The Interactive Advertising Bureau (IAB) and Bain & Company today announced the release of a benchmark study which suggests that online publishers are increasingly turning to sales intermediaries known as ad networks to sell off excess inventories. The use of “ad networks” surged from 5% of total ad impressions sold in 2006 to 30% in 2007, according to the newly released “Digital Pricing Benchmarking Study” from Bain, the global business consulting firm, conducted in coordination with the Interactive Advertising Bureau.
Keep in mind that the above study is being promoted by the IAB… for a more sanguine look at online ad networks you should read this piece in MediaWeek:
“While ad networks and their cousins, ad exchanges, offer an efficient way to unload inventory that would otherwise go unsold, common complaints are that networks amount to paltry ad rates, low-rent ads and, ultimately, the threat of undermining a brand’s value. “
Why is this a race to the bottom?
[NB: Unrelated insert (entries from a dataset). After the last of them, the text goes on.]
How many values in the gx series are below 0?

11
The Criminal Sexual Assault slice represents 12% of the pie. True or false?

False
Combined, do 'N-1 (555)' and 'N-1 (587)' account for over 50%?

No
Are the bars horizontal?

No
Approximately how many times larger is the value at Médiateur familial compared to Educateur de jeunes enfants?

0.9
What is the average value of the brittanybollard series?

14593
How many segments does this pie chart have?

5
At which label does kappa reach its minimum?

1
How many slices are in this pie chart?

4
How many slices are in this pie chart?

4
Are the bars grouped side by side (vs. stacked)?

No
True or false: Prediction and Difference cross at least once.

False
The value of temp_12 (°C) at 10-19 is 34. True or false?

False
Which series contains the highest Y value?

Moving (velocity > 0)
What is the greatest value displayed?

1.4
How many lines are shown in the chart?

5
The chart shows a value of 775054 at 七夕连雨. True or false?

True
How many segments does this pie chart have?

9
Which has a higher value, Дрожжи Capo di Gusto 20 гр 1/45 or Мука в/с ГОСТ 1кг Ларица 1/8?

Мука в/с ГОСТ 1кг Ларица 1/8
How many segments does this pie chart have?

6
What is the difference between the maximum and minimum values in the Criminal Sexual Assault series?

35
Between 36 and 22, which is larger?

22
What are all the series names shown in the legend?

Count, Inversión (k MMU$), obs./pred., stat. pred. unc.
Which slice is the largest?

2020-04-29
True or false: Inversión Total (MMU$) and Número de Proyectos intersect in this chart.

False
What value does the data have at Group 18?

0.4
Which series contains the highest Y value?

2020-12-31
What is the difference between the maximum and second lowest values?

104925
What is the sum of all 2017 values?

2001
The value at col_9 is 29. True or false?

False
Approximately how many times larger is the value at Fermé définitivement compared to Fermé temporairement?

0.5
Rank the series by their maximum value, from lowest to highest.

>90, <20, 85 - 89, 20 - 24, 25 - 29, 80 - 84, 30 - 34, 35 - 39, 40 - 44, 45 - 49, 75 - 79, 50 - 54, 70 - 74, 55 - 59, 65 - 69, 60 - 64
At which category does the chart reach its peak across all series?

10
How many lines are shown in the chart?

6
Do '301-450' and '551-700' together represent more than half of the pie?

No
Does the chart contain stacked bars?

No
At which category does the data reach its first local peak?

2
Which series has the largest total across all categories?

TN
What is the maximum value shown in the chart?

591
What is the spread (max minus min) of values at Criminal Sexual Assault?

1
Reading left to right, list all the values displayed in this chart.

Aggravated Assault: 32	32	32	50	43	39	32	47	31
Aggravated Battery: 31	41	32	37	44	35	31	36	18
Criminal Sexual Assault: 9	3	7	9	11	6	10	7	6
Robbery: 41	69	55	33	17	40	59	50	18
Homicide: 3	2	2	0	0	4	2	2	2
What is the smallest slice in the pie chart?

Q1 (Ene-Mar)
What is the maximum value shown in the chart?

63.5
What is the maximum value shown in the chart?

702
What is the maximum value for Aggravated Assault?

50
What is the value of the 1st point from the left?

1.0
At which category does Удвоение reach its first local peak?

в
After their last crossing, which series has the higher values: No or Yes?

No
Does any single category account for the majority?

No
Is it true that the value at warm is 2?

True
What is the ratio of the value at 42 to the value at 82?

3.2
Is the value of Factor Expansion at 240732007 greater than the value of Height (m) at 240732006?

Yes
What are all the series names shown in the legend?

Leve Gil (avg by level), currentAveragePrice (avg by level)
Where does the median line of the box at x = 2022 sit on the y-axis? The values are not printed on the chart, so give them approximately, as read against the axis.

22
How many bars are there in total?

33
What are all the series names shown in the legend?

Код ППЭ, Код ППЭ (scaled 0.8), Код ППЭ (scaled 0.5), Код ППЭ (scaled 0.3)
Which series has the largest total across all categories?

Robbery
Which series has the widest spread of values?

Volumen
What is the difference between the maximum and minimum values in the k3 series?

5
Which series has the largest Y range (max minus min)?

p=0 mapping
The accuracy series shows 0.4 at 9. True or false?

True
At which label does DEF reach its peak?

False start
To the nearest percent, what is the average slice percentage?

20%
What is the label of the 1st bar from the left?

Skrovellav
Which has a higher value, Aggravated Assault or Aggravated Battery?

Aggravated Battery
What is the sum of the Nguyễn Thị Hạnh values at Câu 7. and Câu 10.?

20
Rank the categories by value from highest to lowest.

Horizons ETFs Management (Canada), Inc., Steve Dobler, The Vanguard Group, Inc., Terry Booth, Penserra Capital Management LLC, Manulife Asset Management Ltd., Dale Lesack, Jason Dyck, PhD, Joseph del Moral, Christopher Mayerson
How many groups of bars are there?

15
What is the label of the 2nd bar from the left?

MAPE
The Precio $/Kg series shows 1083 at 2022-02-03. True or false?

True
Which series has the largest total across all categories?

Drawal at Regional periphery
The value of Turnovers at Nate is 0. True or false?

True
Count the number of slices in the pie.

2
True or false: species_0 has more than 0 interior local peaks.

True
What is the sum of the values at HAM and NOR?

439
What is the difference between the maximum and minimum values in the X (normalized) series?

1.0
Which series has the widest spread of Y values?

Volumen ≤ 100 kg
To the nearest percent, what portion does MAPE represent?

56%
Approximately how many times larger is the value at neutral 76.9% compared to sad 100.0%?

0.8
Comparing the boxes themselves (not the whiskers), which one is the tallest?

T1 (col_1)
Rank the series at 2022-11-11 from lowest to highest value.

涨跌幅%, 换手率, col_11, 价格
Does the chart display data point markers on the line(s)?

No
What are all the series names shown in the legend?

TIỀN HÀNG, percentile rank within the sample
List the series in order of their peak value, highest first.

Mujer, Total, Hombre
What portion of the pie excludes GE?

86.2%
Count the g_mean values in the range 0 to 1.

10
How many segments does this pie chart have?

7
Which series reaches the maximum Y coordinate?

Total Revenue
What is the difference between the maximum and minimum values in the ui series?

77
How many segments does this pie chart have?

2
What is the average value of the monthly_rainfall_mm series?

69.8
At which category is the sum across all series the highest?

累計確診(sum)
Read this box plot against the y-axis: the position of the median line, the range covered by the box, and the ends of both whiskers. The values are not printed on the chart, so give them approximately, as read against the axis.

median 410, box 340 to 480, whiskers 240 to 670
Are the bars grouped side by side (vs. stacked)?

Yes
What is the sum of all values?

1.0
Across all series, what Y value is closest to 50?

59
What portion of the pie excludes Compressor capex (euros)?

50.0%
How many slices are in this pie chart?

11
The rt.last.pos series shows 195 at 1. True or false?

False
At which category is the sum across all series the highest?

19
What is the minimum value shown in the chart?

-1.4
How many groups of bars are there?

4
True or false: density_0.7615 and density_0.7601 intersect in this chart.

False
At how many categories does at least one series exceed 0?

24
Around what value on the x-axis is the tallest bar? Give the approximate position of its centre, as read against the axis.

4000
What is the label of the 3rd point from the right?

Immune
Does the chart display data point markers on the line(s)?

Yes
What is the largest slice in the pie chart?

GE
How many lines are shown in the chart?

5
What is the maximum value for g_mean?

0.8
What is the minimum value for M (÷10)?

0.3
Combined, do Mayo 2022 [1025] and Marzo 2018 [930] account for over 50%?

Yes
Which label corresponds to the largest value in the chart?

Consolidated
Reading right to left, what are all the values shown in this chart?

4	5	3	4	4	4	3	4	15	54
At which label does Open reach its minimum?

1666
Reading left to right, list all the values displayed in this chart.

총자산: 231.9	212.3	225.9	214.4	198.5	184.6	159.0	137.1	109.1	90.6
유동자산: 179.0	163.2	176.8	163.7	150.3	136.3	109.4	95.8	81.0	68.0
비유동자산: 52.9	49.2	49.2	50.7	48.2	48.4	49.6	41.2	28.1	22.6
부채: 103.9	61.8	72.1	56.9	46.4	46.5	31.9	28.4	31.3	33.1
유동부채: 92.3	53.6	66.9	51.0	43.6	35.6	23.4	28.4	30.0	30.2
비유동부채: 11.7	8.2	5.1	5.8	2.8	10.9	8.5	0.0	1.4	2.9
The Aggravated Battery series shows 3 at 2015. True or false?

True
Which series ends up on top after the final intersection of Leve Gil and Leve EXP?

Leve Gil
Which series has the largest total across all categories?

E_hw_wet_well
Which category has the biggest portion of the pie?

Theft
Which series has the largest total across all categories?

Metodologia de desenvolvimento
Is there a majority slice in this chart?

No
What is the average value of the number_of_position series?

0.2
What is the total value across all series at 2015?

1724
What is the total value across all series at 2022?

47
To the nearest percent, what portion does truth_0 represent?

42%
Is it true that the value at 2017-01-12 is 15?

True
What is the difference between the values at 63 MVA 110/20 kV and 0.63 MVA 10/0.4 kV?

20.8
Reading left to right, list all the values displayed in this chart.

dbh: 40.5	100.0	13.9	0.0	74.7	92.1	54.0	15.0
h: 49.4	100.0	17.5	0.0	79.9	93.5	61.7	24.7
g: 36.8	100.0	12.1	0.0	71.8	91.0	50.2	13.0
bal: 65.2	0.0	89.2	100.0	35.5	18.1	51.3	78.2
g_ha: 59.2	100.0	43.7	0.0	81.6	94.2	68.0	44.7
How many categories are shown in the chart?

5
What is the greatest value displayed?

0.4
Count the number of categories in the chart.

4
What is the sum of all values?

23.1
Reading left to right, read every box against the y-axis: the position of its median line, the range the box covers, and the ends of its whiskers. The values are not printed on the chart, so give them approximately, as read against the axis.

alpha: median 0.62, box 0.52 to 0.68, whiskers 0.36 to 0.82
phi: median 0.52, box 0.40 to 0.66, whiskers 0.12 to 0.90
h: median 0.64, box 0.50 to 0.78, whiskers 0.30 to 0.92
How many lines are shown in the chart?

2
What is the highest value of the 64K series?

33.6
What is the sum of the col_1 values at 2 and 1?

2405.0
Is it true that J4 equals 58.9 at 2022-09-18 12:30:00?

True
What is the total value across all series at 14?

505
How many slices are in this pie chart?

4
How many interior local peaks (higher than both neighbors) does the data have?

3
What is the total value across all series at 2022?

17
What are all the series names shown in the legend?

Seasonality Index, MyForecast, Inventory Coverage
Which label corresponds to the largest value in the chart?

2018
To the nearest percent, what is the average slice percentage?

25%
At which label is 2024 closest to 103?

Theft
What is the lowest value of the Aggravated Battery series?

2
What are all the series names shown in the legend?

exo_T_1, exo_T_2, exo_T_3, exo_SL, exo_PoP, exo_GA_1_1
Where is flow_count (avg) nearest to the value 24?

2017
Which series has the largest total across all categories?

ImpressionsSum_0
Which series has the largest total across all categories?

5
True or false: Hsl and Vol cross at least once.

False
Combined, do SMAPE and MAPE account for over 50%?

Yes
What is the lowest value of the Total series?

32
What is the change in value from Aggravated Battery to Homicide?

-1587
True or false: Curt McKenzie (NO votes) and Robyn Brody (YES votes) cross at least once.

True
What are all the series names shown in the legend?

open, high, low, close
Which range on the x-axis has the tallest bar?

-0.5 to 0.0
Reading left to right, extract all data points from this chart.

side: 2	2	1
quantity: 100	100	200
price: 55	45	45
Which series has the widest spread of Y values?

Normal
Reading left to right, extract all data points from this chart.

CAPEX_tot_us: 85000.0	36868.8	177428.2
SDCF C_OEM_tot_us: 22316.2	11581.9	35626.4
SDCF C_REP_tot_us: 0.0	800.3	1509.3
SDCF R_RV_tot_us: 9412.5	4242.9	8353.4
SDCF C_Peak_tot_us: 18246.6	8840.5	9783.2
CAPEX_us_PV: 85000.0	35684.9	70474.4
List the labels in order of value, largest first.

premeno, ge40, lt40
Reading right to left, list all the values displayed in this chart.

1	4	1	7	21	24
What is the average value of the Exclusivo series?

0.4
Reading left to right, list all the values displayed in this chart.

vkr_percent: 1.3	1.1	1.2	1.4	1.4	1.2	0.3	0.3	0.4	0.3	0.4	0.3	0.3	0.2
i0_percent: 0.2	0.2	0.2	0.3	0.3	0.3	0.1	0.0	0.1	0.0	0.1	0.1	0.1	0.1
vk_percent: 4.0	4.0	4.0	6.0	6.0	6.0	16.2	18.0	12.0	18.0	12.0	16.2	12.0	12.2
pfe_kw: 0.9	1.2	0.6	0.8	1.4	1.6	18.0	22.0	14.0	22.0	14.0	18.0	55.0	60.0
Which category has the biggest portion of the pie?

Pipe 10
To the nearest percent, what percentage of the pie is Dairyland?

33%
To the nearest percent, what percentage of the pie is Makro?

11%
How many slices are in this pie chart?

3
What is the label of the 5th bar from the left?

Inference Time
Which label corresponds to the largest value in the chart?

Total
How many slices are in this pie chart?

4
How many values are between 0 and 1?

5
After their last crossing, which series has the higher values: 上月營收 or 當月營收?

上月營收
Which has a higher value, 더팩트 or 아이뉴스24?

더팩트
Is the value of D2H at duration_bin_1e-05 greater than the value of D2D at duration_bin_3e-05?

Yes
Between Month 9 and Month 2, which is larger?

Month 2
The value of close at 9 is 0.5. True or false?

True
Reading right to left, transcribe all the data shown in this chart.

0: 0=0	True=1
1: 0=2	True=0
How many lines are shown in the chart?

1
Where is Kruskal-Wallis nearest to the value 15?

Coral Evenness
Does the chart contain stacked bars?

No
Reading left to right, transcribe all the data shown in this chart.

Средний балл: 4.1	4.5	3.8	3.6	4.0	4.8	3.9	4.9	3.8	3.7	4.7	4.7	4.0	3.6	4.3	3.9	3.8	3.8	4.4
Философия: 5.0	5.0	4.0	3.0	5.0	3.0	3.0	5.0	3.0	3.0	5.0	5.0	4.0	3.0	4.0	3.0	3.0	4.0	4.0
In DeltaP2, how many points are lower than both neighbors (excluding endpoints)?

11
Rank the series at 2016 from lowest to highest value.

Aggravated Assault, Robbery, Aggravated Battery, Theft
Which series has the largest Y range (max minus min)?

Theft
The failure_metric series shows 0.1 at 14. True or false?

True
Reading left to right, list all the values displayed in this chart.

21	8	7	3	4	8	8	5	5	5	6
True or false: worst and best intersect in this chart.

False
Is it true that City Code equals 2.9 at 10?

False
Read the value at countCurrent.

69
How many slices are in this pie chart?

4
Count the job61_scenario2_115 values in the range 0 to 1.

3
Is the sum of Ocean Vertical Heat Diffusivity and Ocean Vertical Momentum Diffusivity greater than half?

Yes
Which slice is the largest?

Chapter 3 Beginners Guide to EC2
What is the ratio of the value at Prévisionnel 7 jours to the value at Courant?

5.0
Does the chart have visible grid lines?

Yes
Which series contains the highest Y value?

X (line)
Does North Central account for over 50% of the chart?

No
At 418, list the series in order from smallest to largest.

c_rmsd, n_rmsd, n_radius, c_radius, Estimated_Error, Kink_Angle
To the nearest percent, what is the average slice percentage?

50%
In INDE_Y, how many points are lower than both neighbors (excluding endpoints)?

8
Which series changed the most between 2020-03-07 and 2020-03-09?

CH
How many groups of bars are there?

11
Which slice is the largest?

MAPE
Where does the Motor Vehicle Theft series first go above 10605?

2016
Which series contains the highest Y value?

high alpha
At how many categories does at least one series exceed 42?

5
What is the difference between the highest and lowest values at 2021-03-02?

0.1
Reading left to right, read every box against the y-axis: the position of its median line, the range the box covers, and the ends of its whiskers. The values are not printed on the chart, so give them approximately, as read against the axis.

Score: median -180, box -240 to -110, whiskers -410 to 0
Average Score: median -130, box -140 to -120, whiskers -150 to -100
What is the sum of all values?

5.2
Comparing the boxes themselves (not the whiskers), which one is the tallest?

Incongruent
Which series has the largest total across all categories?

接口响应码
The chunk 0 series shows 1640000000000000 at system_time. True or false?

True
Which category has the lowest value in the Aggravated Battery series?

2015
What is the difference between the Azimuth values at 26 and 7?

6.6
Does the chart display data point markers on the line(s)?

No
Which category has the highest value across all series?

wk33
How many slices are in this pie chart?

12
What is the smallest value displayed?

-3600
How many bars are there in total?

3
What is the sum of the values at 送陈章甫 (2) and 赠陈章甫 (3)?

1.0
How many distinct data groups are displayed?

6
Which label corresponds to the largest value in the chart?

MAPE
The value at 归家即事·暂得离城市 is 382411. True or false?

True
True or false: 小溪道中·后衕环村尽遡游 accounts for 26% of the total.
For starters, the only real differentiator that the 300+ ad networks can control is price and even there the unit metric is entirely direct response based, as opposed to brand metrics that advertisers care about equally if not more so than how many people are clicking on the ad unit.
I’m still learning my way around the online advertising space but I do know enough to suggest with some certainty that simply commoditizing a fungible product leaves you with little maneuvering room in a very crowded and noisy marketplace.